CFOs: Survival Trumps Profits, Supply Chain Growing in Popularity
Sean Murphy, Associate Editor -- Supply Chain Management Review, 6/26/2009
The current economy has prompted many corporations to worry more about staying alive than making money, and supply chain management may be poised to become an even more important business practice than it is now, according to the results of a new CFO survey.
The survey, commissioned by Basware and produced in cooperation with Indiana University’s Kelley School of Business and the University of Navarra’s IESE Business School, included finance officers in 550 companies in Europe and North America. It will be the first of many such surveys. Organizers said the surveys will help track trends in the years to come.
Among the findings, companies have set their priorities on a more defensive mode. According to the survey, 64 percent of respondents chose “reducing direct costs” as their main priority. Coming in second, at 60 percent, was “reducing indirect costs.” Few respondents, only 24 percent, chose “environmental practices,” and only 37 percent said “increasing profits” was a main priority in the next year.
One of the survey’s producers, Mark Frohlich, a professor of supply chain and operations management at the Kelley School, was a little surprised at the low interest in turning profits, compared to the financial circling of wagons.
“So many companies are in survival mode,” he said.

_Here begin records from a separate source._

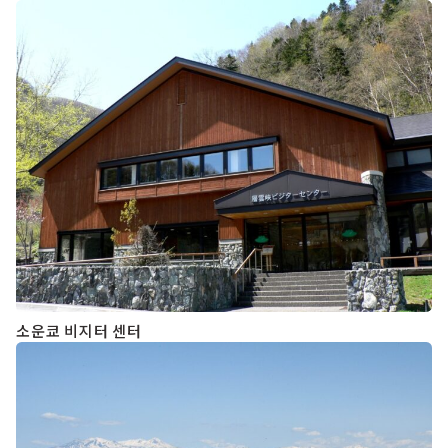
소운쿄 비지터 센터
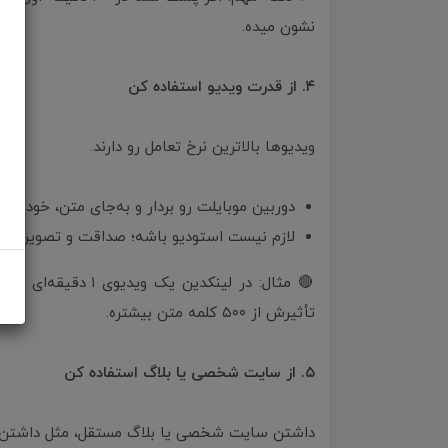
نشون میده.
۴. از قدرت ویدیو استفاده کن
ویدیوها بالاترین نرخ تعامل رو دارند.
دوربین موبایلت رو بردار و به‌جای متن، خودت ت
لازم نیست استودیو باشه؛ صداقت و تصویر واضح
🔴 مثال: در لینکدی
تأثیرش از ۵۰۰ کلمه متن بیشتره.
۵. از سایت شخصی یا بلاگ استفاده کن
داشتن سایت شخصی یا بلاگ مستقل، مثل داشتن پ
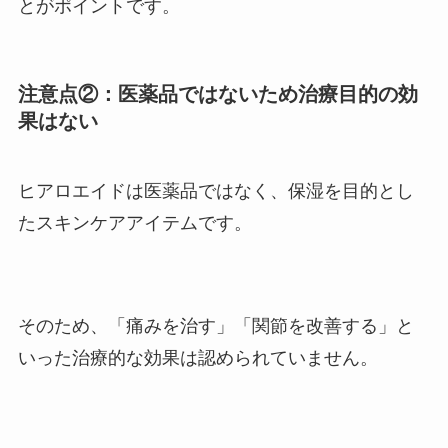
とがポイントです。
注意点②：医薬品ではないため治療目的の効
果はない
ヒアロエイドは医薬品ではなく、保湿を目的とし
たスキンケアアイテムです。
そのため、「痛みを治す」「関節を改善する」と
いった治療的な効果は認められていません。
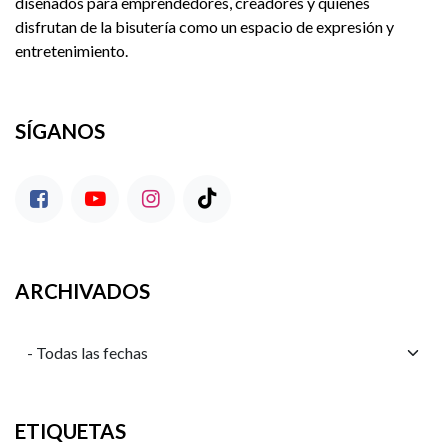
diseñados para emprendedores, creadores y quienes
disfrutan de la bisutería como un espacio de expresión y
entretenimiento.
SÍGANOS
ARCHIVADOS
ETIQUETAS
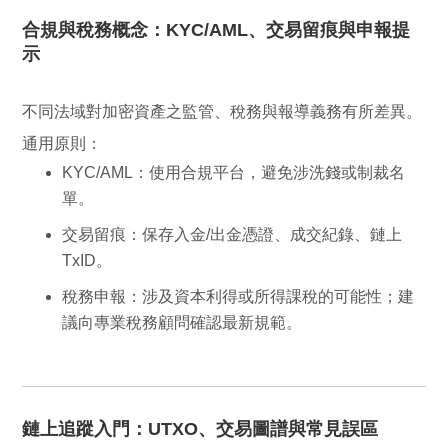
合規與稅務概念：KYC/AML、交易留痕與申報提
示
不同法域對加密資產之監管、稅務與報導義務有所差異。
通用原則：
KYC/AML
：使用合規平台，避免涉洗錢或制裁名
單。
交易留痕
：保存入金/出金憑證、成交紀錄、鏈上
TxID。
稅務申報
：涉及資本利得或所得課稅的可能性；建
議向專業稅務顧問確認最新規範。
鏈上追蹤入門：UTXO、交易圖譜與常見誤區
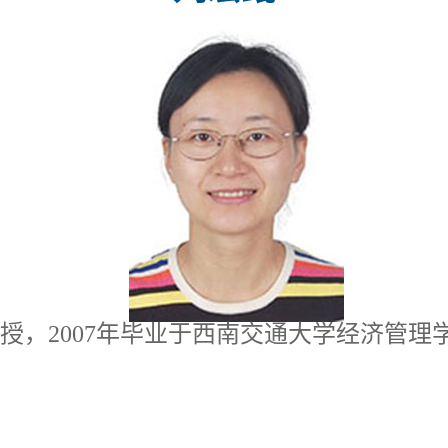
授，2007年毕业于西南交通大学经济管理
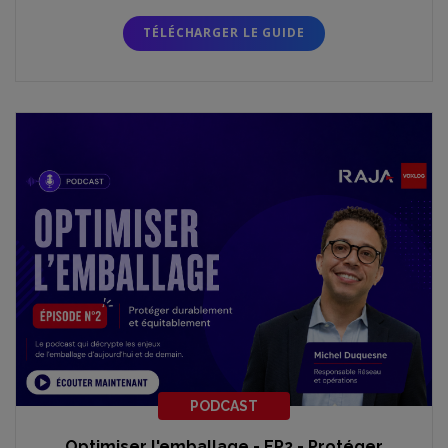
TÉLÉCHARGER LE GUIDE
PODCAST
Optimiser l'emballage - EP2 - Protéger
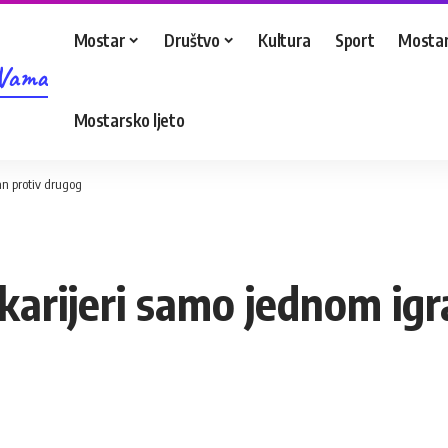
Mostar
Društvo
Kultura
Sport
Mostar
 Vama
Mostarsko ljeto
an protiv drugog
karijeri samo jednom igra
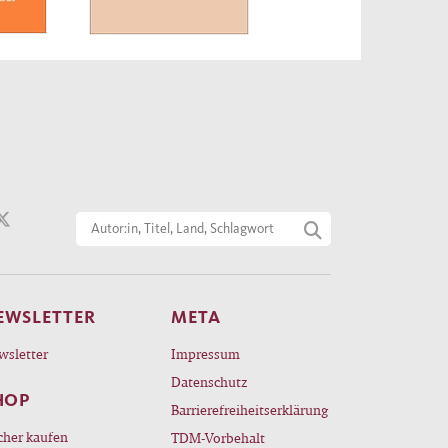
EWSLETTER
META
wsletter
Impressum
Datenschutz
HOP
Barrierefreiheitserklärung
cher kaufen
TDM-Vorbehalt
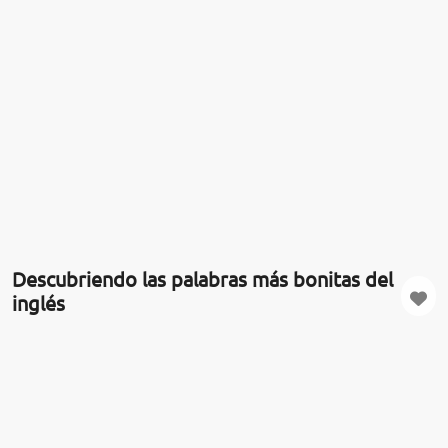
Descubriendo las palabras más bonitas del
inglés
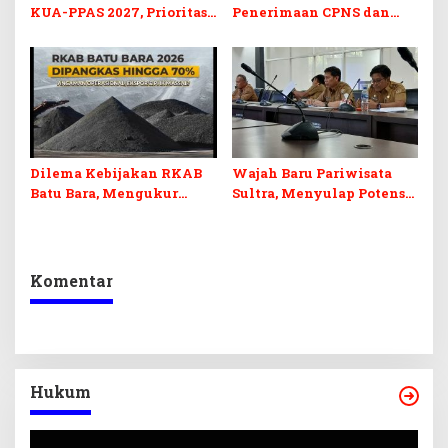
KUA-PPAS 2027, Prioritas
Penerimaan CPNS dan
Pendidikan, Kebudayaan,
PPPK 2027, DPRD Sultra
dan Pelunasan Utang
Desak Formasi Disabilitas
Infrastruktur
Dilema Kebijakan RKAB
Wajah Baru Pariwisata
Batu Bara, Mengukur
Sultra, Menyulap Potensi
Keseimbangan
Lokal Lewat Sentuhan
Penerimaan Negara dan
Digital dan Penguatan
Kepastian Investasi
Ekraf
Komentar
Hukum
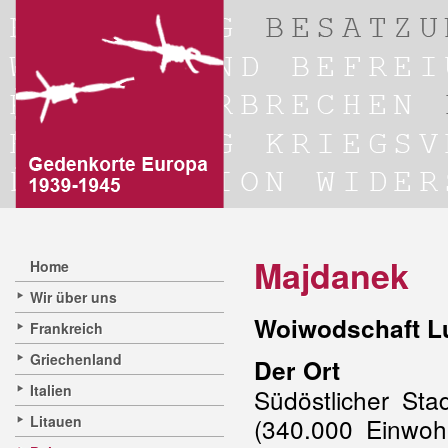
Majdanek
Home
Wir über uns
Woiwodschaft Lu
Frankreich
Griechenland
Der Ort
Italien
Südöstlicher Sta
Litauen
(340.000 Einwoh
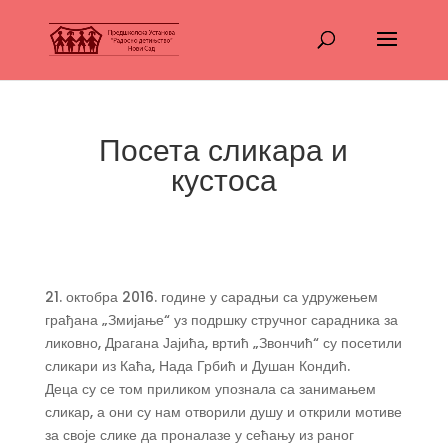
Посета сликара и
кустоса
21. октобра 2016. године у сарадњи са удружењем
грађана „Змијање“ уз подршку стручног сарадника за
ликовно, Драгана Јајића, вртић „Звончић“ су посетили
сликари из Каћа, Нада Грбић и Душан Кондић.
Деца су се том приликом упознала са занимањем
сликар, а они су нам отворили душу и открили мотиве
за своје слике да проналазе у сећању из раног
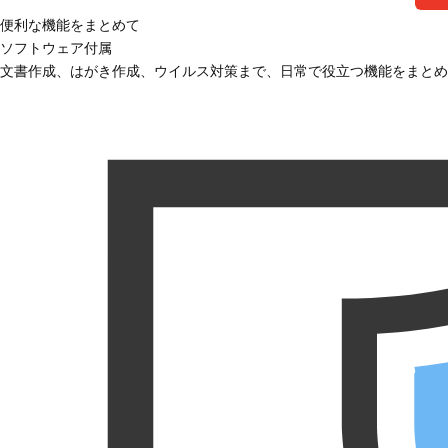
便利な機能をまとめて
ソフトウェア付属
文書作成、はがき作成、ウイルス対策まで、日常で役立つ機能をまとめ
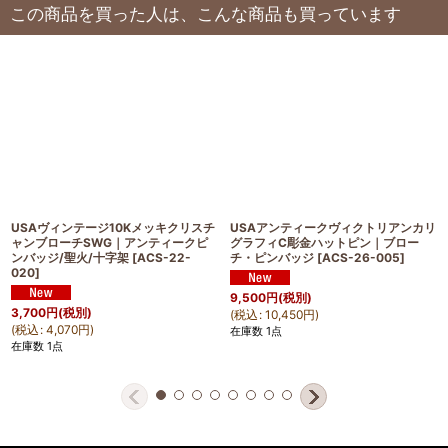
この商品を買った人は、こんな商品も買っています
USAヴィンテージ10Kメッキクリスチ
USAアンティークヴィクトリアンカリ
ャンブローチSWG｜アンティークピ
グラフィC彫金ハットピン｜ブロー
ンバッジ/聖火/十字架
[
ACS-22-
チ・ピンバッジ
[
ACS-26-005
]
020
]
9,500
円
(税別)
3,700
円
(税別)
(
税込
:
10,450
円
)
(
税込
:
4,070
円
)
在庫数 1点
在庫数 1点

Frohlich said in reading over the data, it appeared most of the corporations adopted one of three overarching strategies:
Relentless restructuring: cutting back expenses, layoffs, furloughs, and other drastic cost-cutting measures. Cash flow: cracking down on customers who haven’t paid, reducing lengths of time customers have to make payments on orders, while taking the opposite approach with the company’s suppliers, working to buy time. The “Holistic” Approach: working on higher integration with procurement, eliminating siloes, and making operations more transparent.
Of the three, Frohlich said the holistic approach has the best chance of working, and described the other two mentalities as “total reactive panic mode.”
“They’re the guys, in this survey, that are showing higher performance,” Frohlich said of the holistic managers.
In addition, Frohlich said the survey showed about two-thirds of the respondents don’t yet see the strategic value in supply chain management.
What’s encouraging, Frohlich said, is that one-third do see the value, which is likely an improvement—just five years ago, even fewer CFOs might have found value in supply chain management, and future surveys may show an even bigger increase.
“I think that’s going to grow,” he said.
Ari Salonen, General Manager at Basware, agreed. Finance departments, he said, don’t understand supply chain management enough.
“They haven’t claimed their rightful place,” he said of supply chain managers.
Salonen also alluded to the problem of siloing, saying that the “lack of communication” breeds suspicion between finance and the rest of a company. The solution, he said, is integration. With that, he said, “then the suspicion disappears.”